One approach to generic data modeling has the following characteristics:

  • A generic data model shall consist of generic entity types, such as 'individual thing', 'class', 'relationship', and possibly a number of their subtypes.
  • Every individual thing is an instance of a generic entity called 'individual thing' or one of its subtypes.
  • Every individual thing is explicitly classified by a kind of thing ('class') using an explicit classification relationship.
  • The classes used for that classification are separately defined as standard instances of the entity 'class' or one of its subtypes, such as 'class of relationship'. These standard classes are usually called 'reference data'. This means that domain specific knowledge is captured in those standard instances and not as entity types.
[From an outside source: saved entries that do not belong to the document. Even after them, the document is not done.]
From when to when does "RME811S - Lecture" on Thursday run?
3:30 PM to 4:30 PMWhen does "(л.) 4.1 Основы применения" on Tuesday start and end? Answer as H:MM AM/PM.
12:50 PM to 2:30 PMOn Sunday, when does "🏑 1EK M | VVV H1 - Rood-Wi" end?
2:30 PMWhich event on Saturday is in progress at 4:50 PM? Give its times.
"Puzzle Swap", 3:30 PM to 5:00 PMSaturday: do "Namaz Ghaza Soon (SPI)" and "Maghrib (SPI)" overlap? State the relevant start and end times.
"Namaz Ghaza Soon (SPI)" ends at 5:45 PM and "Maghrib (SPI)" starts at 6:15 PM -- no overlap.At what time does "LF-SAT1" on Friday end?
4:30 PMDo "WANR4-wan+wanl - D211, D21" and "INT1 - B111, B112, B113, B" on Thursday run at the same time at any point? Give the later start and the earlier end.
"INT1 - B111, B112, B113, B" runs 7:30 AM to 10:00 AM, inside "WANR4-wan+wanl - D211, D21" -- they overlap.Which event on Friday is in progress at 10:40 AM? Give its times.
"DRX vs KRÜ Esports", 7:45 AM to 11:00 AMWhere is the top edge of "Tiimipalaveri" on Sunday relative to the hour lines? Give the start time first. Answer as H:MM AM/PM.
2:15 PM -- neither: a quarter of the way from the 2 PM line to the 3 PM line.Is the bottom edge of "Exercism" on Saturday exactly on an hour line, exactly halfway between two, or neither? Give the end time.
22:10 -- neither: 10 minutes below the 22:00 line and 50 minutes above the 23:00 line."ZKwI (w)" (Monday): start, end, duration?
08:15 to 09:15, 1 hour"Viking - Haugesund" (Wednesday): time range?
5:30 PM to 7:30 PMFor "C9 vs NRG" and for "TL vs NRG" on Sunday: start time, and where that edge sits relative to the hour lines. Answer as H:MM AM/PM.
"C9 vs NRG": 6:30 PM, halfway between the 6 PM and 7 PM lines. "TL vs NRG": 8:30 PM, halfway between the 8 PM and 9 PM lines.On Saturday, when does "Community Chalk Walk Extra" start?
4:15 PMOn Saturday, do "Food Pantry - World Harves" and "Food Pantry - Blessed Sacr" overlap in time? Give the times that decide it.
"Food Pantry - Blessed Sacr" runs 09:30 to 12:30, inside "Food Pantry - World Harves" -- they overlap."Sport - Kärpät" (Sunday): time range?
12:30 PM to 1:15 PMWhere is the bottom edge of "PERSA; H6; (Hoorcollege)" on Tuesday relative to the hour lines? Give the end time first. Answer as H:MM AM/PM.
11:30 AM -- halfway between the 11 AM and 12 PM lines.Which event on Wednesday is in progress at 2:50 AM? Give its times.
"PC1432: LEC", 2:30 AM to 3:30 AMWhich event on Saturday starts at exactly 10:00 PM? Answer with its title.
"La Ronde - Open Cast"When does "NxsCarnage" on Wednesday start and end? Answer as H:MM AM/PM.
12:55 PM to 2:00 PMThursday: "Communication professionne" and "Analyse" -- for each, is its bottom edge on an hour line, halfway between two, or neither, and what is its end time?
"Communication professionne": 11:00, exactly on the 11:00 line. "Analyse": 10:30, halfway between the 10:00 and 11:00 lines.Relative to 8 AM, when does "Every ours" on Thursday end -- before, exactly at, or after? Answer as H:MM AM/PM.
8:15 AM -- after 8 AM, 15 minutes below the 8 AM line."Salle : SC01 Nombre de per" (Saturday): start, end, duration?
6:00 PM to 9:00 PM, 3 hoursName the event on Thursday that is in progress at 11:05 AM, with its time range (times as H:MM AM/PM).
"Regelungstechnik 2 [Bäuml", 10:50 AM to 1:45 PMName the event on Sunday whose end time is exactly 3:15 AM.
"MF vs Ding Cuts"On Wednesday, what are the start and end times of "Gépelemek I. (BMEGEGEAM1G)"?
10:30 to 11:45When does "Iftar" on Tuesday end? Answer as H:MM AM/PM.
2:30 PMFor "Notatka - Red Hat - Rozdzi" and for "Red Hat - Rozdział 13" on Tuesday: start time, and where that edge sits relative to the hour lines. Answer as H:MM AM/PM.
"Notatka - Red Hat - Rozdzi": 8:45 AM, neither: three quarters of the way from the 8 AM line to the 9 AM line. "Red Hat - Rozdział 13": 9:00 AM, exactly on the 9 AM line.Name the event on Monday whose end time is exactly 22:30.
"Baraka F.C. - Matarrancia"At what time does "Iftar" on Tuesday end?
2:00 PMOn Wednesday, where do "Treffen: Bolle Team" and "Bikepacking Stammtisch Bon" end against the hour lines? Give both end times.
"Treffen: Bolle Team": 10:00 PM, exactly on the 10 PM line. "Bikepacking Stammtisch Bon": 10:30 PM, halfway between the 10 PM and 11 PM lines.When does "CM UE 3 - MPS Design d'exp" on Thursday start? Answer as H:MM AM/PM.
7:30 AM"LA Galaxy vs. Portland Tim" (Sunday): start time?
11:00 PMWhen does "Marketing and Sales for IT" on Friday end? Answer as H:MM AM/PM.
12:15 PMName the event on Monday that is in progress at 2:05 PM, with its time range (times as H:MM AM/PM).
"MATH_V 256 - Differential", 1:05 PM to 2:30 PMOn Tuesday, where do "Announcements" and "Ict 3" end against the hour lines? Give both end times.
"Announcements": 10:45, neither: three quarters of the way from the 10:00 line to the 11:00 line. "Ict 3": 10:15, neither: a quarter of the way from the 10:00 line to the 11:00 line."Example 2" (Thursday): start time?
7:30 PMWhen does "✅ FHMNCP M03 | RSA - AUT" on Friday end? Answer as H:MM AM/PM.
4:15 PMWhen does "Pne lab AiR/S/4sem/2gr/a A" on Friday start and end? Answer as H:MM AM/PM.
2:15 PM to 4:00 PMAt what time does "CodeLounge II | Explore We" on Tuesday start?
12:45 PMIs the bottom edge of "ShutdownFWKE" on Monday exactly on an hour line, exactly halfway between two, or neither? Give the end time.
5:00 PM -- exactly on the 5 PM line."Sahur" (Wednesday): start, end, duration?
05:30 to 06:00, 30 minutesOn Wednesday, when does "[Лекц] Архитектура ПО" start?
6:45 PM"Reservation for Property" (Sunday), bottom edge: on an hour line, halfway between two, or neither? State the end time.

For example, concepts such as car, wheel, building, ship, and also temperature, length, etc. are standard instances. But also standard types of relationship, such as 'is composed of' and 'is involved in' can be defined as standard instances.

This way of modeling allows the addition of standard classes and standard relation types as data (instances), which makes the data model flexible and prevents data model changes when the scope of the application changes.

A generic data model obeys the following rules:

  1. Candidate attributes are treated as representing relationships to other entity types.
  2. Entity types are represented, and are named after, the underlying nature of a thing, not the role it plays in a particular context. Entity types are chosen.
  3. Entities have a local identifier within a database or exchange file. These should be artificial and managed to be unique. Relationships are not used as part of the local identifier.
  4. Activities, relationships and event-effects are represented by entity types (not attributes).
  5. Entity types are part of a sub-type/super-type hierarchy of entity types, in order to define a universal context for the model. As types of relationships are also entity types, they are also arranged in a sub-type/super-type hierarchy of types of relationship.
  6. Types of relationships are defined on a high (generic) level, being the highest level where the type of relationship is still valid. For example, a composition relationship (indicated by the phrase: 'is composed of') is defined as a relationship between an 'individual thing' and another 'individual thing' (and not just between e.g. an order and an order line). This generic level means that the type of relation may in principle be applied between any individual thing and any other individual thing. Additional constraints are defined in the 'reference data', being standard instances of relationships between kinds of things.

Examples of generic data models are ISO 10303-221, ISO 15926 and Gellish or Gellish English.

[edit] Data organization

Another kind of data model describes how to organize data using a database management system or other data management technology. It describes, for example, relational tables and columns or object-oriented classes and attributes. Such a data model is sometimes referred to as the physical data model, but in the original ANSI three schema architecture, it is called "logical". In that architecture, the physical model describes the storage media (cylinders, tracks, and tablespaces). Ideally, this model is derived from the more conceptual data model described above. It may differ, however, to account for constraints like processing capacity and usage patterns.

While data analysis is a common term for data modeling, the activity actually has more in common with the ideas and methods of synthesis (inferring general concepts from particular instances) than it does with analysis (identifying component concepts from more general ones). {Presumably we call ourselves systems analysts because no one can say systems synthesists.} Data modeling strives to bring the data structures of interest together into a cohesive, inseparable, whole by eliminating unnecessary data redundancies and by relating data structures with relationships.

A different approach is through the use of adaptive systems such as artificial neural networks that can autonomously create implicit models of data.